Many of us have become familiar with the distinctive sound of multirotor toys, a sound frequently punctuated by sharp sounds of crashes. We’d then have to pick it up and repair any damage before flying fun can resume. This is fine for a toy, but autonomous fliers will need to shake it off and get back to work without human intervention. [Zha et al.] of UC Berkeley’s HiPeRLab have invented a resilient design to do so.
We’ve seen increased durability from flexible frames, but that left the propellers largely exposed. Protective bumpers and cages are not new, either, but this icosahedron (twenty sided) tensegrity structure is far more durable than the norm. Tests verified it can survive impact with a concrete wall at speed of 6.5 meters per second. Tensegrity is a lot of fun to play with, letting us build intuition-defying structures and here tensegrity elements dissipate impact energy, preventing damage to fragile components like propellers and electronics.
But surviving an impact and falling to the ground in one piece is not enough. For independent operation, it needs to be able to get itself back in the air. Fortunately the brains of this quadcopter has been taught the geometry of an icosahedron. Starting from the face it landed on, it can autonomously devise a plan to flip itself upright by applying bursts of power to select propeller motors. Rotating itself face by face, working its way to an upright orientation for takeoff, at which point it is back in business.
We have a long way to go before autonomous drone robots can operate safely and reliably. Right now the easy answer is to fly slowly, but that also drastically cuts into efficiency and effectiveness. Having flying robots that are resilient against flying mistakes at speed, and can also recover from those mistakes, will be very useful in exploration of aerial autonomy.
[IROS 2020 Presentation video (duration 14:16) requires free registration, available until at least Nov. 25th 2020. One-minute summary embedded below]
Survive crashes and gets back in the air on its own? Sweet!
The paper on arxiv.org (under V. experimental results) includes a link to a 1min. youtube video:
https://youtu.be/9v3vB4RaOew
That was supposed to be embedded after the break, but apparently I accidentally deleted it sometime during editing.
I’ve put it back in, thank you for pointing it out!
Nice.
Next it will be saving power by rolling down hills…

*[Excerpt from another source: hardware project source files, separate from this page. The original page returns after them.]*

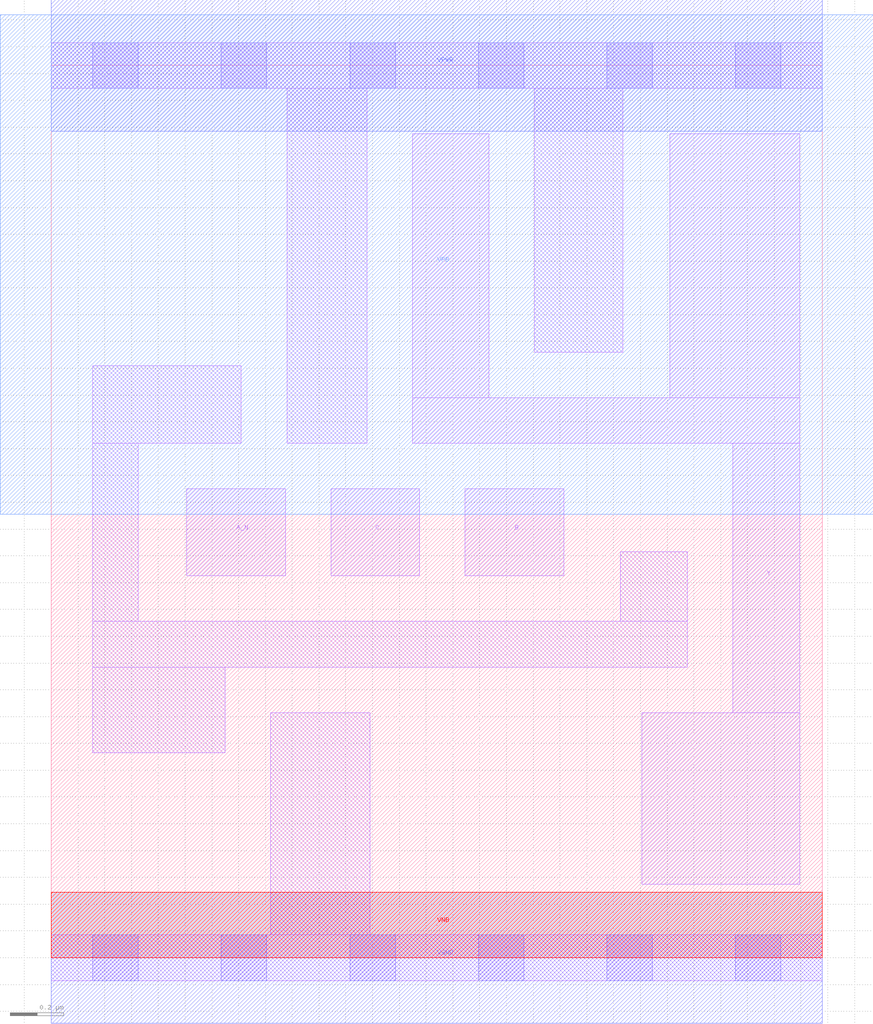
<source format=lef>
# Copyright 2020 The SkyWater PDK Authors
#
# Licensed under the Apache License, Version 2.0 (the "License");
# you may not use this file except in compliance with the License.
# You may obtain a copy of the License at
#
#     https://www.apache.org/licenses/LICENSE-2.0
#
# Unless required by applicable law or agreed to in writing, software
# distributed under the License is distributed on an "AS IS" BASIS,
# WITHOUT WARRANTIES OR CONDITIONS OF ANY KIND, either express or implied.
# See the License for the specific language governing permissions and
# limitations under the License.
#
# SPDX-License-Identifier: Apache-2.0

VERSION 5.7 ;
  NOWIREEXTENSIONATPIN ON ;
  DIVIDERCHAR "/" ;
  BUSBITCHARS "[]" ;
MACRO sky130_fd_sc_lp__nand3b_1
  CLASS CORE ;
  FOREIGN sky130_fd_sc_lp__nand3b_1 ;
  ORIGIN  0.000000  0.000000 ;
  SIZE  2.880000 BY  3.330000 ;
  SYMMETRY X Y R90 ;
  SITE unit ;
  PIN A_N
    ANTENNAGATEAREA  0.126000 ;
    DIRECTION INPUT ;
    USE SIGNAL ;
    PORT
      LAYER li1 ;
        RECT 0.505000 1.425000 0.875000 1.750000 ;
    END
  END A_N
  PIN B
    ANTENNAGATEAREA  0.315000 ;
    DIRECTION INPUT ;
    USE SIGNAL ;
    PORT
      LAYER li1 ;
        RECT 1.545000 1.425000 1.915000 1.750000 ;
    END
  END B
  PIN C
    ANTENNAGATEAREA  0.315000 ;
    DIRECTION INPUT ;
    USE SIGNAL ;
    PORT
      LAYER li1 ;
        RECT 1.045000 1.425000 1.375000 1.750000 ;
    END
  END C
  PIN Y
    ANTENNADIFFAREA  0.909300 ;
    DIRECTION OUTPUT ;
    USE SIGNAL ;
    PORT
      LAYER li1 ;
        RECT 1.350000 1.920000 2.795000 2.090000 ;
        RECT 1.350000 2.090000 1.635000 3.075000 ;
        RECT 2.205000 0.275000 2.795000 0.915000 ;
        RECT 2.310000 2.090000 2.795000 3.075000 ;
        RECT 2.545000 0.915000 2.795000 1.920000 ;
    END
  END Y
  PIN VGND
    DIRECTION INOUT ;
    USE GROUND ;
    PORT
      LAYER met1 ;
        RECT 0.000000 -0.245000 2.880000 0.245000 ;
    END
  END VGND
  PIN VNB
    DIRECTION INOUT ;
    USE GROUND ;
    PORT
      LAYER pwell ;
        RECT 0.000000 0.000000 2.880000 0.245000 ;
    END
  END VNB
  PIN VPB
    DIRECTION INOUT ;
    USE POWER ;
    PORT
      LAYER nwell ;
        RECT -0.190000 1.655000 3.070000 3.520000 ;
    END
  END VPB
  PIN VPWR
    DIRECTION INOUT ;
    USE POWER ;
    PORT
      LAYER met1 ;
        RECT 0.000000 3.085000 2.880000 3.575000 ;
    END
  END VPWR
  OBS
    LAYER li1 ;
      RECT 0.000000 -0.085000 2.880000 0.085000 ;
      RECT 0.000000  3.245000 2.880000 3.415000 ;
      RECT 0.155000  0.765000 0.650000 1.085000 ;
      RECT 0.155000  1.085000 2.375000 1.255000 ;
      RECT 0.155000  1.255000 0.325000 1.920000 ;
      RECT 0.155000  1.920000 0.710000 2.210000 ;
      RECT 0.820000  0.085000 1.190000 0.915000 ;
      RECT 0.880000  1.920000 1.180000 3.245000 ;
      RECT 1.805000  2.260000 2.135000 3.245000 ;
      RECT 2.125000  1.255000 2.375000 1.515000 ;
    LAYER mcon ;
      RECT 0.155000 -0.085000 0.325000 0.085000 ;
      RECT 0.155000  3.245000 0.325000 3.415000 ;
      RECT 0.635000 -0.085000 0.805000 0.085000 ;
      RECT 0.635000  3.245000 0.805000 3.415000 ;
      RECT 1.115000 -0.085000 1.285000 0.085000 ;
      RECT 1.115000  3.245000 1.285000 3.415000 ;
      RECT 1.595000 -0.085000 1.765000 0.085000 ;
      RECT 1.595000  3.245000 1.765000 3.415000 ;
      RECT 2.075000 -0.085000 2.245000 0.085000 ;
      RECT 2.075000  3.245000 2.245000 3.415000 ;
      RECT 2.555000 -0.085000 2.725000 0.085000 ;
      RECT 2.555000  3.245000 2.725000 3.415000 ;
  END
END sky130_fd_sc_lp__nand3b_1
END LIBRARY

</source>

That icosahedron (with inscribed rectangles) is also a baby toy! It’s Manhattan Baby “Skwish“,
One problem will be aerodynamics. Wires and strings generate a huge amount of drag compared to streamlined braces; a tensegrity shell will have a noticable negative effect on speed and battery life, especially if the drone is flown near top speed. The shell will also make crosswind handling worse, regardless of drone speed.
If it can reorient itself on the ground why can’t it do it in the air, better to keep flying than crash every time you bump into something.

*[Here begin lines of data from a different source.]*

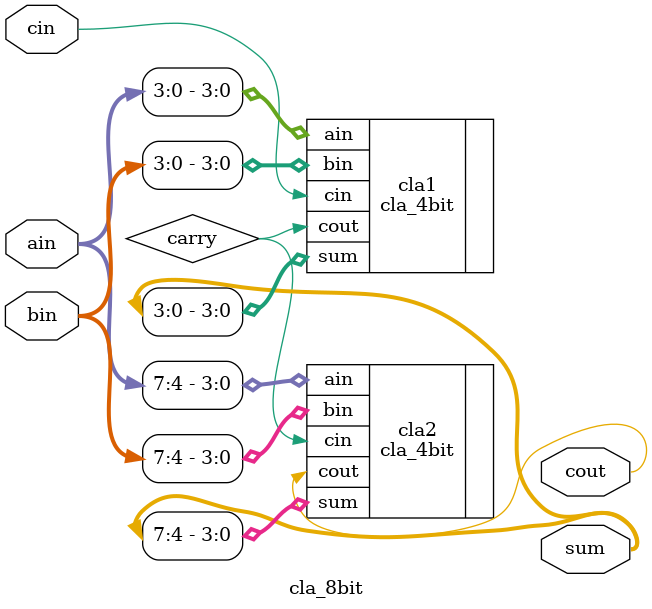
<source format=v>
module cla_8bit (
	output [7:0] sum,
	output cout,
	input [7:0] ain,
	input [7:0] bin,
	input cin
);
	
	wire [7:0] prop;
	wire [7:0] gen;
	wire carry;
	
	cla_4bit cla1 (
		.sum(sum[3:0]),
		.cout(carry),
		.ain(ain[3:0]),
		.bin(bin[3:0]),
		.cin(cin)
	);
	
	cla_4bit cla2 (
		.sum(sum[7:4]),
		.cout(cout),
		.ain(ain[7:4]),
		.bin(bin[7:4]),
		.cin(carry)
	);
	
endmodule
</source>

Most of them can do that already, but it doesn’t always work. So you’d still need a recovery plan as backup, hence this paper.

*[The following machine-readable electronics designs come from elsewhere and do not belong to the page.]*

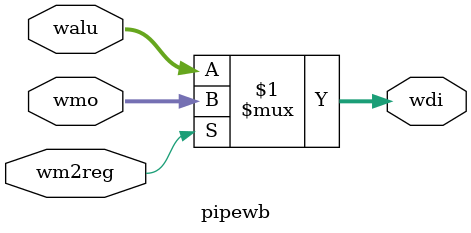
<source format=v>
module pipewb (
    input   [31:0]  walu,
    input   [31:0]  wmo,
    input           wm2reg,
    output  [31:0]  wdi
); 
    assign wdi = wm2reg ? wmo : walu;
endmodule
</source>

Similar idea from a few years ago, though it was a 6DOF multirotor instead of a traditional quad https://m.youtube.com/watch?v=KTGGI3016OA
https://m.youtube.com/watch?feature=youtu.be&t=192&v=Wt8pXwj-qZc
Is this autonomous? There is a person holding a flight controller, but it’s not clear if it’s under full time manual control or if the human is backup to take over from autonomous algorithm as needed.